DSR 11C (Revised 5/87)

The Chinese Government has consistently taken the

view that the whole of Hong Kong is Chinese territory.

For many years its position was that the treaties

relating to Hong Kong were unequal ones left over from

history; that the question should be settled peacefully

through negotiation when the time was ripe; and that

pending a settlement the status quo should be maintained.

It made it clear that in its view the settlement of the

question of Hong Kong was a matter of China's sovereign

right.

In Confidence

3. The expiry of the New Territories' lease on 30 June

1997 made it necessary to tackle the question of the

future as soon as possible after China's emergence from

the Cultural Revolution. It was clear that the remaining

8% of Hong Kong's land area would not be viable without

the New Territories, which contain most of the

territory's agriculture and industry, its power stations,

and its airport and container port. Moreover, by the

late 1970s, concern about Hong Kong's future, both

locally and amongst foreign investors, began to grow.

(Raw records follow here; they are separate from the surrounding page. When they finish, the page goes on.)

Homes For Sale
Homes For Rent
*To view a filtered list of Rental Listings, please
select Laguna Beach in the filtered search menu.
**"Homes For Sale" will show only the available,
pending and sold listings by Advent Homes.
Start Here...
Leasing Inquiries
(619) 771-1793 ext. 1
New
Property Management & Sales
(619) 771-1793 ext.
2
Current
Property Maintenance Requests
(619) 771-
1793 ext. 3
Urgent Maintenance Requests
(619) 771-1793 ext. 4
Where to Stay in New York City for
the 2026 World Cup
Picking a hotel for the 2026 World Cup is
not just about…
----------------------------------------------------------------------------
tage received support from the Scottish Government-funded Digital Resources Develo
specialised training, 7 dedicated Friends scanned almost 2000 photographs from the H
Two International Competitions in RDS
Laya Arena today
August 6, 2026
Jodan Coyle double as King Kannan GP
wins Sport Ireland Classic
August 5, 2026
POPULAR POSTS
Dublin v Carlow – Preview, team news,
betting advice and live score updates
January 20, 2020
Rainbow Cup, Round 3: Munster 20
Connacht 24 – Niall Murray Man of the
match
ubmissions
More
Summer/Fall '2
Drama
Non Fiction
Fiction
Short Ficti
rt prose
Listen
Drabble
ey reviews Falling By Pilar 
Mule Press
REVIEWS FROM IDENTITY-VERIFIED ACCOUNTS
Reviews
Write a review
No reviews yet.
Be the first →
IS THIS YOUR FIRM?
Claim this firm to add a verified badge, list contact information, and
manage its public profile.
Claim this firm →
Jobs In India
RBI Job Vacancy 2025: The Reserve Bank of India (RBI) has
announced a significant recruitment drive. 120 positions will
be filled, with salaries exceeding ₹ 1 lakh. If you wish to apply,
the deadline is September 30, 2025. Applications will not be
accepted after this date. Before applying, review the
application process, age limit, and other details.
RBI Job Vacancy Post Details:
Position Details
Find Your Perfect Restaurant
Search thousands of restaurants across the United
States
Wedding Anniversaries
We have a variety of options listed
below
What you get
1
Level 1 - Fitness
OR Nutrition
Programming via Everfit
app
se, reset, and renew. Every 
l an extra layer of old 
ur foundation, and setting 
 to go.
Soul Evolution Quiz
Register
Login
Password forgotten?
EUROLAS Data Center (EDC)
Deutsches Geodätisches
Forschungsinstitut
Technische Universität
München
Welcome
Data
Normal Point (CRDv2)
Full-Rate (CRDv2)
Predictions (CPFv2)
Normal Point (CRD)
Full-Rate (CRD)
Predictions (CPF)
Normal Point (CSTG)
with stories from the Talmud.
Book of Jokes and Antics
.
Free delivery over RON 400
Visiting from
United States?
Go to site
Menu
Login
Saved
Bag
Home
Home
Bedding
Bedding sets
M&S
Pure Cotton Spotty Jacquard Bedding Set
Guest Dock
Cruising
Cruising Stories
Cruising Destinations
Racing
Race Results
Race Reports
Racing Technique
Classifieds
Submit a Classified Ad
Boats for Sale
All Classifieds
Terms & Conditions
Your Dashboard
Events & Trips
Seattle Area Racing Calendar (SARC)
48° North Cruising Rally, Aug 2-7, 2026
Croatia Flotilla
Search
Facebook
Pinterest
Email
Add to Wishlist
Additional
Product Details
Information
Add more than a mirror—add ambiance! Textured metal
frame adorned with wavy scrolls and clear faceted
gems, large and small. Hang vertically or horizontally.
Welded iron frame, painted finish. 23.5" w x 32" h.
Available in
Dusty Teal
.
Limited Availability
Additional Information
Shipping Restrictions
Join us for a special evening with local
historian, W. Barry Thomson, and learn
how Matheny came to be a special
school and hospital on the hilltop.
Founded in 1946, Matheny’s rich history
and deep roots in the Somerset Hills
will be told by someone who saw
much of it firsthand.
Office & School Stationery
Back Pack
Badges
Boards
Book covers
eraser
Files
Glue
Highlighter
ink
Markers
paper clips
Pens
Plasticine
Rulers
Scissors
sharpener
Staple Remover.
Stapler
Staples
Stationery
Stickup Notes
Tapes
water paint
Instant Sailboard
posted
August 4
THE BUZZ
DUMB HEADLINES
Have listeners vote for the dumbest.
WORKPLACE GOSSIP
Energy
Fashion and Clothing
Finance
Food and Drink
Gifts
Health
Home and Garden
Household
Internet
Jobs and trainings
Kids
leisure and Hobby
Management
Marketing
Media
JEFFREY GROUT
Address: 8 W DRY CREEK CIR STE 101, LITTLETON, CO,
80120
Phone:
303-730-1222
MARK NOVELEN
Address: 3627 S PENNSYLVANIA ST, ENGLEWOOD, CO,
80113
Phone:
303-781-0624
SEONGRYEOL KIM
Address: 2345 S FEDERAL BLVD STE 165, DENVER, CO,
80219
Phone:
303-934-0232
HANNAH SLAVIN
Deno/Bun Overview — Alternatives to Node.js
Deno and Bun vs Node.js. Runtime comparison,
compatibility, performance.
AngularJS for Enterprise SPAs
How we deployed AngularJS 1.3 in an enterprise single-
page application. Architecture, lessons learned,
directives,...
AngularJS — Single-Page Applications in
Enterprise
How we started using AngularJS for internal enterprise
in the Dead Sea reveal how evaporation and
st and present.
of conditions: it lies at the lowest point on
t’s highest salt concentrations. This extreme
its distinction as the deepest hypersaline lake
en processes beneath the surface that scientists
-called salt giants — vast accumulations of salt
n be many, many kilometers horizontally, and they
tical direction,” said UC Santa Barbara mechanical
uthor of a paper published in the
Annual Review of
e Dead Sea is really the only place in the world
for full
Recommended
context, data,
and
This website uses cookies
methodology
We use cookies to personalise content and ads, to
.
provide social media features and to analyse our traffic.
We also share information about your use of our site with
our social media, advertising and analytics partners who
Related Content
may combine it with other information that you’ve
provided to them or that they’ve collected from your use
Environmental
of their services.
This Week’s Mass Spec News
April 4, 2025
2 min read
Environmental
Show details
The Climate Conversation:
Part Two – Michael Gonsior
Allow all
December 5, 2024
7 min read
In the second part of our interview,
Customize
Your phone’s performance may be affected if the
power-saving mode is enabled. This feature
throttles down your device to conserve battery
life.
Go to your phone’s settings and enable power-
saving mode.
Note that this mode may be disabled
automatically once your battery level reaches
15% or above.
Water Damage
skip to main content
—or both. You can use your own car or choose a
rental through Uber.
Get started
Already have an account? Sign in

The inability of the Hong Kong Government to grant new

land leases in the New Territories extending beyond 1997

was a particular problem which was becoming progressively

more serious. Simply to have ignored the 1997 deadline

was not an option: the legal instrument under which the New Territories was governed was due to expire in 1997; and uncertainty as to what would happen thereafter would

have led to an erosion of confidence as the reality of

Hong Kong's uncertain future became closer and clearer.